Sex, sex, sex -- characters endlessly engaged in one manner of progfligatry [<-- should be a word] or another. Everyone with their wild sides exposed.

Brave-living anti-hero protagonists stretching the boundaries ["What boundaries?" Amis might ask…] of normalcy.
Anyhoo -- I just finished Amis's [2010] novel The Pregnant Widow, and he was true to form. I've read three previous Amis novels, and this one I liked the best.
So, to those critics who claim that Amis is losing some of his verve and excellence as time's arrow [not to mention the cigarette smoke] shoots him full of wrinkles, I disagree. This one was a real whippersnapper.

The year is 1970, and a group of 20-somethings are vacationing in a castle in Italy.
[I know -- we all did this, right?] Never mind -- it works, here.
Keith Nearing, housed in a room with his somewhat lacklustre girlfriend Lily, soon finds himself profoundly enamoured with a rapturous blonde vixen, appropriately named Scheherazade.
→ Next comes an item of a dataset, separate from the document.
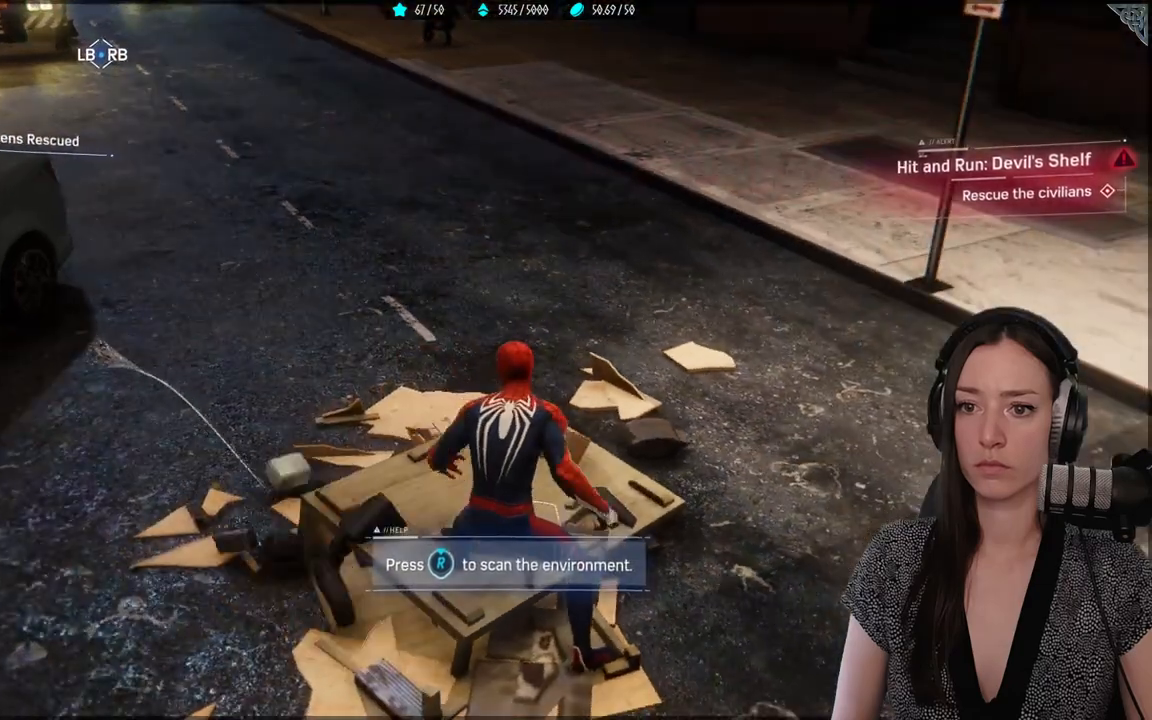
{"buttons": ["L1", "R1"], "left_stick": "center", "right_stick": "left", "events": [[283, "L1", "down"], [283, "R1", "down"]]}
She is separated from him only by an adjoining communal bathroom, and the topless sessions at the pool become a bit much for him.
As one astute reviewer put it, "Keith wants to have his Kate and Edith, too!"
Keep in mind that, given the lull between the last two World Wars [21 years]… this burgeoning generation were feeling that any time now they, too, were about due to be sent off to die in Another One. The time was ripe -- 25 years since the last great armistice. Sex now, or death tomorrow!
The Sexual Revolution© was in high gear.

The neat thing about Martin Amis is that he is not only racy and steamy and buttocks amok! He does write a thinking-person's novel!
Throughout the thing, he outlines and illustrates the four major tenets of the Sexual Revolution:
1) There will be sex before marriage.
2) Women, also, have carnal appetites.
3) Surface will start tending to supersede essence.
4) A dissociation of sensibility.

Having said all of the above, which is not much at all, I must add that The Pregnant Widow does not sensationalize the sex act.
Scenes in which sex takes place are actually downplayed, and the effects, emphasized.
For details about how-people-are-doing-sex, a reader desiring such things will have to stick with Fifty Shades of Grey, and similar ilk.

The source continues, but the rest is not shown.